• [What needs to be done] Copy every line of the records below word for word, keeping their order.

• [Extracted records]

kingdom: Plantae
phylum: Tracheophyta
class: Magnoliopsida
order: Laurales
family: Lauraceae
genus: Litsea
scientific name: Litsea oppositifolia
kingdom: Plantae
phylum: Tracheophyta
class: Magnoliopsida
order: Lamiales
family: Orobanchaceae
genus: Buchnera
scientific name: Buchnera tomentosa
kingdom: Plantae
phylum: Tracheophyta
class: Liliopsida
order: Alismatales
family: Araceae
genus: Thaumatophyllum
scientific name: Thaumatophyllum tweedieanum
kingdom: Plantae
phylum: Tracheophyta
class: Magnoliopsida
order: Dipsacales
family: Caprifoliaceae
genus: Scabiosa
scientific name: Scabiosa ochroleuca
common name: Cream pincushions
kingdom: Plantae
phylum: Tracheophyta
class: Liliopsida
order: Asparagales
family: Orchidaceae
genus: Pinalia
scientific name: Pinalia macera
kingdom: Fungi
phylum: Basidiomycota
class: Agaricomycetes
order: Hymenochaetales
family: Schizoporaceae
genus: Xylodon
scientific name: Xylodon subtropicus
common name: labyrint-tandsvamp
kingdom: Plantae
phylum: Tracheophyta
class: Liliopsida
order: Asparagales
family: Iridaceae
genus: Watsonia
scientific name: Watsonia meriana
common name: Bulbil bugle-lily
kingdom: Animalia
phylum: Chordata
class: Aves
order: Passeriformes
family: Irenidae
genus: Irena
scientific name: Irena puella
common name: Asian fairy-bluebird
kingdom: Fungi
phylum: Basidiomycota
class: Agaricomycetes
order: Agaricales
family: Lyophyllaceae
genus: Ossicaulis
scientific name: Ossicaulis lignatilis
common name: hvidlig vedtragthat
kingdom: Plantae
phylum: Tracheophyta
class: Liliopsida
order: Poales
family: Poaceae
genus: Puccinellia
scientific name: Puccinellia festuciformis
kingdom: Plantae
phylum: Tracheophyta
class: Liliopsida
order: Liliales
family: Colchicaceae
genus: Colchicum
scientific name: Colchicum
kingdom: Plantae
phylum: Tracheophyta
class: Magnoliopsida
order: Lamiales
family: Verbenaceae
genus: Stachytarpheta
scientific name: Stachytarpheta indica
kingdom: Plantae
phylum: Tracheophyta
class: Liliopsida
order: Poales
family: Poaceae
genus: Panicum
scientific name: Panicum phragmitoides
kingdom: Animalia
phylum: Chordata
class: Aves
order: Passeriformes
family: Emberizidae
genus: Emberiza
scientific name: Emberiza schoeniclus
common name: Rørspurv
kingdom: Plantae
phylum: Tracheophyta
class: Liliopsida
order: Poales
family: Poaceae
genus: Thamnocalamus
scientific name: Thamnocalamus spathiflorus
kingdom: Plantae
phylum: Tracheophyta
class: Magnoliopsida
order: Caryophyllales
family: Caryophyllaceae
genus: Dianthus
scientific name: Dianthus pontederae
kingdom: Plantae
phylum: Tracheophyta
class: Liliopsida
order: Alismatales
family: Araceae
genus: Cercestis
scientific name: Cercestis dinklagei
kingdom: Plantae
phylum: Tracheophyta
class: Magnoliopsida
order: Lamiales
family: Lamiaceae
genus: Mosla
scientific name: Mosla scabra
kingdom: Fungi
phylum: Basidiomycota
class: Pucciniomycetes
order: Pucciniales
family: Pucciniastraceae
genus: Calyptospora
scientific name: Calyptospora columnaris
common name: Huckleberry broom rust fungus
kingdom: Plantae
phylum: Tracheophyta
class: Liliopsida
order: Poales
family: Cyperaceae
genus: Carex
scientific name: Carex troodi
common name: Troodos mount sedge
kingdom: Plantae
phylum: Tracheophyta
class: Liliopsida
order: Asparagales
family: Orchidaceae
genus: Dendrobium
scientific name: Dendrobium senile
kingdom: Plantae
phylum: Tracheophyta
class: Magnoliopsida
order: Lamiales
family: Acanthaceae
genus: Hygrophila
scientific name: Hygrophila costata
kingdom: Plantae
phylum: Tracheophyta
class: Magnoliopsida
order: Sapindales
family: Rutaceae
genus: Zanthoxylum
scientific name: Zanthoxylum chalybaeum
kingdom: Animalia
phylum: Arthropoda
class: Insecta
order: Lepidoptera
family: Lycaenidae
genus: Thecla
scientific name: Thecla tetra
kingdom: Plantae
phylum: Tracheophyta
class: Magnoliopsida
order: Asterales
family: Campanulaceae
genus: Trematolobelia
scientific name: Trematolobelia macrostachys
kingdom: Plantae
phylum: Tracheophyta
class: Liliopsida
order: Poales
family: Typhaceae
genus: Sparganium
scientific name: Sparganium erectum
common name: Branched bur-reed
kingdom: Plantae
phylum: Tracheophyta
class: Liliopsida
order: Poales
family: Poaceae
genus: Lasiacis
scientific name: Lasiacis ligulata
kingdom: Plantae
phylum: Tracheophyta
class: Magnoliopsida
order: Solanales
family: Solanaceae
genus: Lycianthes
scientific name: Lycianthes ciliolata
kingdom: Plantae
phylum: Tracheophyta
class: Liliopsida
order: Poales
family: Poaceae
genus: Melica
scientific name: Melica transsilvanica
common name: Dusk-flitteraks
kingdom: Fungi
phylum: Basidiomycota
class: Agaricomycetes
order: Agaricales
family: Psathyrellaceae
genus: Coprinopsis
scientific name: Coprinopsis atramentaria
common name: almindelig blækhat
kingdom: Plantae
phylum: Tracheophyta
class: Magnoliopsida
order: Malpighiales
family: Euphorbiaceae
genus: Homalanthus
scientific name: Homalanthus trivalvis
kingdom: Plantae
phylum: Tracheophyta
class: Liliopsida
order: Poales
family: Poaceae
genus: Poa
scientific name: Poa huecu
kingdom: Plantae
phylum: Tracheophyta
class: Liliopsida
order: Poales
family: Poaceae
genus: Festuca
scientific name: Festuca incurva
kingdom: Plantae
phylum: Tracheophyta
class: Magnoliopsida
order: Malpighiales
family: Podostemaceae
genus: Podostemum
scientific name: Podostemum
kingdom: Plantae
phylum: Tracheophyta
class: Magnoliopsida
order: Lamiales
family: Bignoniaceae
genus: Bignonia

• [Correct result]
kingdom: Plantae
phylum: Tracheophyta
class: Magnoliopsida
order: Laurales
family: Lauraceae
genus: Litsea
scientific name: Litsea oppositifolia
kingdom: Plantae
phylum: Tracheophyta
class: Magnoliopsida
order: Lamiales
family: Orobanchaceae
genus: Buchnera
scientific name: Buchnera tomentosa
kingdom: Plantae
phylum: Tracheophyta
class: Liliopsida
order: Alismatales
family: Araceae
genus: Thaumatophyllum
scientific name: Thaumatophyllum tweedieanum
kingdom: Plantae
phylum: Tracheophyta
class: Magnoliopsida
order: Dipsacales
family: Caprifoliaceae
genus: Scabiosa
scientific name: Scabiosa ochroleuca
common name: Cream pincushions
kingdom: Plantae
phylum: Tracheophyta
class: Liliopsida
order: Asparagales
family: Orchidaceae
genus: Pinalia
scientific name: Pinalia macera
kingdom: Fungi
phylum: Basidiomycota
class: Agaricomycetes
order: Hymenochaetales
family: Schizoporaceae
genus: Xylodon
scientific name: Xylodon subtropicus
common name: labyrint-tandsvamp
kingdom: Plantae
phylum: Tracheophyta
class: Liliopsida
order: Asparagales
family: Iridaceae
genus: Watsonia
scientific name: Watsonia meriana
common name: Bulbil bugle-lily
kingdom: Animalia
phylum: Chordata
class: Aves
order: Passeriformes
family: Irenidae
genus: Irena
scientific name: Irena puella
common name: Asian fairy-bluebird
kingdom: Fungi
phylum: Basidiomycota
class: Agaricomycetes
order: Agaricales
family: Lyophyllaceae
genus: Ossicaulis
scientific name: Ossicaulis lignatilis
common name: hvidlig vedtragthat
kingdom: Plantae
phylum: Tracheophyta
class: Liliopsida
order: Poales
family: Poaceae
genus: Puccinellia
scientific name: Puccinellia festuciformis
kingdom: Plantae
phylum: Tracheophyta
class: Liliopsida
order: Liliales
family: Colchicaceae
genus: Colchicum
scientific name: Colchicum
kingdom: Plantae
phylum: Tracheophyta
class: Magnoliopsida
order: Lamiales
family: Verbenaceae
genus: Stachytarpheta
scientific name: Stachytarpheta indica
kingdom: Plantae
phylum: Tracheophyta
class: Liliopsida
order: Poales
family: Poaceae
genus: Panicum
scientific name: Panicum phragmitoides
kingdom: Animalia
phylum: Chordata
class: Aves
order: Passeriformes
family: Emberizidae
genus: Emberiza
scientific name: Emberiza schoeniclus
common name: Rørspurv
kingdom: Plantae
phylum: Tracheophyta
class: Liliopsida
order: Poales
family: Poaceae
genus: Thamnocalamus
scientific name: Thamnocalamus spathiflorus
kingdom: Plantae
phylum: Tracheophyta
class: Magnoliopsida
order: Caryophyllales
family: Caryophyllaceae
genus: Dianthus
scientific name: Dianthus pontederae
kingdom: Plantae
phylum: Tracheophyta
class: Liliopsida
order: Alismatales
family: Araceae
genus: Cercestis
scientific name: Cercestis dinklagei
kingdom: Plantae
phylum: Tracheophyta
class: Magnoliopsida
order: Lamiales
family: Lamiaceae
genus: Mosla
scientific name: Mosla scabra
kingdom: Fungi
phylum: Basidiomycota
class: Pucciniomycetes
order: Pucciniales
family: Pucciniastraceae
genus: Calyptospora
scientific name: Calyptospora columnaris
common name: Huckleberry broom rust fungus
kingdom: Plantae
phylum: Tracheophyta
class: Liliopsida
order: Poales
family: Cyperaceae
genus: Carex
scientific name: Carex troodi
common name: Troodos mount sedge
kingdom: Plantae
phylum: Tracheophyta
class: Liliopsida
order: Asparagales
family: Orchidaceae
genus: Dendrobium
scientific name: Dendrobium senile
kingdom: Plantae
phylum: Tracheophyta
class: Magnoliopsida
order: Lamiales
family: Acanthaceae
genus: Hygrophila
scientific name: Hygrophila costata
kingdom: Plantae
phylum: Tracheophyta
class: Magnoliopsida
order: Sapindales
family: Rutaceae
genus: Zanthoxylum
scientific name: Zanthoxylum chalybaeum
kingdom: Animalia
phylum: Arthropoda
class: Insecta
order: Lepidoptera
family: Lycaenidae
genus: Thecla
scientific name: Thecla tetra
kingdom: Plantae
phylum: Tracheophyta
class: Magnoliopsida
order: Asterales
family: Campanulaceae
genus: Trematolobelia
scientific name: Trematolobelia macrostachys
kingdom: Plantae
phylum: Tracheophyta
class: Liliopsida
order: Poales
family: Typhaceae
genus: Sparganium
scientific name: Sparganium erectum
common name: Branched bur-reed
kingdom: Plantae
phylum: Tracheophyta
class: Liliopsida
order: Poales
family: Poaceae
genus: Lasiacis
scientific name: Lasiacis ligulata
kingdom: Plantae
phylum: Tracheophyta
class: Magnoliopsida
order: Solanales
family: Solanaceae
genus: Lycianthes
scientific name: Lycianthes ciliolata
kingdom: Plantae
phylum: Tracheophyta
class: Liliopsida
order: Poales
family: Poaceae
genus: Melica
scientific name: Melica transsilvanica
common name: Dusk-flitteraks
kingdom: Fungi
phylum: Basidiomycota
class: Agaricomycetes
order: Agaricales
family: Psathyrellaceae
genus: Coprinopsis
scientific name: Coprinopsis atramentaria
common name: almindelig blækhat
kingdom: Plantae
phylum: Tracheophyta
class: Magnoliopsida
order: Malpighiales
family: Euphorbiaceae
genus: Homalanthus
scientific name: Homalanthus trivalvis
kingdom: Plantae
phylum: Tracheophyta
class: Liliopsida
order: Poales
family: Poaceae
genus: Poa
scientific name: Poa huecu
kingdom: Plantae
phylum: Tracheophyta
class: Liliopsida
order: Poales
family: Poaceae
genus: Festuca
scientific name: Festuca incurva
kingdom: Plantae
phylum: Tracheophyta
class: Magnoliopsida
order: Malpighiales
family: Podostemaceae
genus: Podostemum
scientific name: Podostemum
kingdom: Plantae
phylum: Tracheophyta
class: Magnoliopsida
order: Lamiales
family: Bignoniaceae
genus: Bignonia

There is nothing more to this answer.